- **EXCERPTED PASSAGE**:

══════

Mothers' Darlings of the South Pacific
The Children of Indigenous Women and U.S. Servicemen, World War II
Over the course of World War II, two million American military personnel occupied bases throughout the South Pacific, leaving behind a human legacy of at least 4,000 children born to indigenous mothers. Based on interviews conducted with many of these American-indigenous children and several of the surviving mothers, Mothers’ Darlings of the South Pacific explores the intimate relationships that existed between untold numbers of U.S. servicemen and indigenous women during the war and considers the fate of their mixed-race children. These relationships developed in the major U.S. bases of the South Pacific Command, from Bora Bora in the east across to Solomon Islands in the west, and from the Gilbert Islands in the north to New Zealand, in the southernmost region of the Pacific.
The American military command carefully managed interpersonal encounters between the sexes, applying race-based U.S. immigration law on Pacific peoples to prevent marriage “across the color line.” For indigenous women and their American servicemen sweethearts, legal marriage was impossible; giving rise to a generation of fatherless children, most of whom grew up wanting to know more about their American lineage. Mothers’ Darlings of the South Pacific traces these children’s stories of loss, emotion, longing, and identity—and of lives lived in the shadow of global war. Each chapter discusses the context of the particular island societies and shows how this often determined the ways intimate relationships developed and were accommodated during the war years and beyond.
Oral histories reveal what the records of colonial governments and the military have largely ignored, providing a perspective on the effects of the U.S. occupation that until now has been disregarded by Pacific war historians. The richness of this book will appeal to those interested the Pacific, World War II, as well as intimacy, family, race relations, colonialism, identity, and the legal structures of U.S. immigration.
Mothers’ Darlings of the South Pacific targets a scholarly audience, but the writing style and contents are comprehensible and accessible to a general readership. It represents a significant (and overdue) intervention into the history of the Pacific War and interracial intimacy, and it also generates new questions for families of those men who served.
While not shying away from the sentimentality that pervades their subject, these studies also manage to present a critical perspective on the social institutions that governed race, marriage and immigration in mid twentieth-century America and the Pacific. The result is a highly original set of studies that deserve the attention not only of scholars of the Pacific and the United States but anyone with an interest in problems of familial loss, longing, and intergenerational memory.
Mother’s Darlings of the South Pacific is a valuable addition to Pacific and American history on many levels, in the scope of its coverage, the poignancy of its findings, and the subtle differences between island groups in the way the offspring were treated. It is also a fine example of how historians can blend oral testimony with documentary sources. The book is a welcome addition to Pacific and American history. It is an exemplar of the difficulties involved in broaching tender family topics.
This book is a long overdue and much needed account of stories that have been neglected in the ongoing narrative of World War II.

══════

- **HOW TO COMPLETE THIS TASK**: Reproduce the text on the children of indigenous women and U.S. servicemen, starting at "Mothers’ Darlings of the South Pacific targets" and ending at "men who served.".

Stored data entries
══════

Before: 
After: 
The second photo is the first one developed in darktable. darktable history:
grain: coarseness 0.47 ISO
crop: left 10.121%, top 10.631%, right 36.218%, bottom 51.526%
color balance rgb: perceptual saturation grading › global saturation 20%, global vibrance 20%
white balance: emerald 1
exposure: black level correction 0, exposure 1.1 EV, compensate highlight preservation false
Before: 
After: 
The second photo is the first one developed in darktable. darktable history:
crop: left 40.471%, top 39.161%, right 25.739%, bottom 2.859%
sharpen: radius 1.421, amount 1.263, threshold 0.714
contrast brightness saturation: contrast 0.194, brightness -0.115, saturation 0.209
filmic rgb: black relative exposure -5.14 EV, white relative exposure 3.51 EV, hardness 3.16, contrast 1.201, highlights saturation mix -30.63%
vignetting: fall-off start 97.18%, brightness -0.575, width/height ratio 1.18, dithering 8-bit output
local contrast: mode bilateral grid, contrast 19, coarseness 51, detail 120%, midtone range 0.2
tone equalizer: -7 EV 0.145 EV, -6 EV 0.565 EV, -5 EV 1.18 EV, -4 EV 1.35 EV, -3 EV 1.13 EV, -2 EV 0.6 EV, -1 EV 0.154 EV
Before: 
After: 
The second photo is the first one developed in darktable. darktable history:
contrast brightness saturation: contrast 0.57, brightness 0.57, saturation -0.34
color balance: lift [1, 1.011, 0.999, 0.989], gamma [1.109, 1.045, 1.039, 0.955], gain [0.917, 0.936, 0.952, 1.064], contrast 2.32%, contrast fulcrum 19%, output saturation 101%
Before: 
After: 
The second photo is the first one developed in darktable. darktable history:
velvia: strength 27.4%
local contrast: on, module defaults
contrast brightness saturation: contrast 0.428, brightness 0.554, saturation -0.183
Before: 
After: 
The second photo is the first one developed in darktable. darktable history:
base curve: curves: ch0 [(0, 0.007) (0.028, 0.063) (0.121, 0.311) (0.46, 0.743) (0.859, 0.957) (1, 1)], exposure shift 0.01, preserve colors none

══════

- **WRITTEN RESPONSE**:
Mothers’ Darlings of the South Pacific targets a scholarly audience, but the writing style and contents are comprehensible and accessible to a general readership. It represents a significant (and overdue) intervention into the history of the Pacific War and interracial intimacy, and it also generates new questions for families of those men who served.